[EXERCISE GOAL] Copy out the records from their first line up to and including the line with "10: (198, 15)", and nothing past it.

[MATERIALS PROVIDED]
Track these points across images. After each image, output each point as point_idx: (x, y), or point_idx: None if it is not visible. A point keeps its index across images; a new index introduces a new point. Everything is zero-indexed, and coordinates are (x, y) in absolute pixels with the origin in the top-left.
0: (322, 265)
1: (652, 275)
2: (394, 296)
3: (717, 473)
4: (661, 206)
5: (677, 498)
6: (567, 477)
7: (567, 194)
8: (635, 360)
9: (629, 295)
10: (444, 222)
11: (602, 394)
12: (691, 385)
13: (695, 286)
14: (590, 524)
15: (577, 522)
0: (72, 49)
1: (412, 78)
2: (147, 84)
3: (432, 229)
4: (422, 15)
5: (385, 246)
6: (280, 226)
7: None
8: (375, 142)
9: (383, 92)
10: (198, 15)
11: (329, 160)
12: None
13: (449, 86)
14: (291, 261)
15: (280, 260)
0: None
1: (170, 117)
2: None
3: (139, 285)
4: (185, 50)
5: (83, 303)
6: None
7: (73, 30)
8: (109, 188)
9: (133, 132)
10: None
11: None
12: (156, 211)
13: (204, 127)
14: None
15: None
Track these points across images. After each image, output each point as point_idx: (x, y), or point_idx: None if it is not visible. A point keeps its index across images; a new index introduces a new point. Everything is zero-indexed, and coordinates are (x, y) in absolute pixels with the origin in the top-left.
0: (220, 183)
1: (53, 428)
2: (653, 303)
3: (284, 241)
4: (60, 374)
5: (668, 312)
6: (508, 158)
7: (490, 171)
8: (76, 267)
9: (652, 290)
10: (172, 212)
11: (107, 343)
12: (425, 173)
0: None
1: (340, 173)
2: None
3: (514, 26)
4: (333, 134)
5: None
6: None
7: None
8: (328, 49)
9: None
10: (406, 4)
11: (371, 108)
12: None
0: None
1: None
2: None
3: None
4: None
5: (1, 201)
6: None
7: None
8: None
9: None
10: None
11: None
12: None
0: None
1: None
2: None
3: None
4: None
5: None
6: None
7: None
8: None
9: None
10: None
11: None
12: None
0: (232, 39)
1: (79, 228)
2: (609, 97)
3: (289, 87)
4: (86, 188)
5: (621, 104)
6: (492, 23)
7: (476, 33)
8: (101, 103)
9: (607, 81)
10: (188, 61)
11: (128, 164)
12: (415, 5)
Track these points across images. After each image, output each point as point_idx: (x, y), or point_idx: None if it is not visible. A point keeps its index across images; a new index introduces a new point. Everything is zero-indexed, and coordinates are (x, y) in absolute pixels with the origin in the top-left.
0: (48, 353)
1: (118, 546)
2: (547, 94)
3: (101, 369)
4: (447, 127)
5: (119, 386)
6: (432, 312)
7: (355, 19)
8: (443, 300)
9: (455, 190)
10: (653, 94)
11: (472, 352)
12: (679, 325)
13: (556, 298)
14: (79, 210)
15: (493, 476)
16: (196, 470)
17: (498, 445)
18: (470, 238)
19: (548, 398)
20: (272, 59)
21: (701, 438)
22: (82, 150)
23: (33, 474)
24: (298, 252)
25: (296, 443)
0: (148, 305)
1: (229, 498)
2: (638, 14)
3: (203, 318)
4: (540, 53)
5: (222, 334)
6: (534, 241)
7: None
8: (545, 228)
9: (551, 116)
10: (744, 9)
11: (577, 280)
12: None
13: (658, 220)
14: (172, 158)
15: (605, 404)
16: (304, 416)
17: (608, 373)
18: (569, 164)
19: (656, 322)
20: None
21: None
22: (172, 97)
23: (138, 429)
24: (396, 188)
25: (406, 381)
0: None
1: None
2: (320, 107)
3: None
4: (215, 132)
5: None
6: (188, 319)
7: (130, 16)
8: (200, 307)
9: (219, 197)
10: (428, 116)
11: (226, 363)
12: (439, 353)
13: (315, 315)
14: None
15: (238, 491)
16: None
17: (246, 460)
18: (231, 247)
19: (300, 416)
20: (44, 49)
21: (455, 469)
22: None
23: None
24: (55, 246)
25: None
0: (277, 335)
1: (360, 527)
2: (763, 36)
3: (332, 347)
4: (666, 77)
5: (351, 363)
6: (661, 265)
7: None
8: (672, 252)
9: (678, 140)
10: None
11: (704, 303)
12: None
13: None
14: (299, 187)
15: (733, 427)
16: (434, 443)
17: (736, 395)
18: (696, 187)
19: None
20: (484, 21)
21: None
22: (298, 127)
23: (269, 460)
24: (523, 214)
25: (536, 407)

[EXERCISE RESULT]
Track these points across images. After each image, output each point as point_idx: (x, y), or point_idx: None if it is not visible. A point keeps its index across images; a new index introduces a new point. Everything is zero-indexed, and coordinates are (x, y) in absolute pixels with the origin in the top-left.
0: (322, 265)
1: (652, 275)
2: (394, 296)
3: (717, 473)
4: (661, 206)
5: (677, 498)
6: (567, 477)
7: (567, 194)
8: (635, 360)
9: (629, 295)
10: (444, 222)
11: (602, 394)
12: (691, 385)
13: (695, 286)
14: (590, 524)
15: (577, 522)
0: (72, 49)
1: (412, 78)
2: (147, 84)
3: (432, 229)
4: (422, 15)
5: (385, 246)
6: (280, 226)
7: None
8: (375, 142)
9: (383, 92)
10: (198, 15)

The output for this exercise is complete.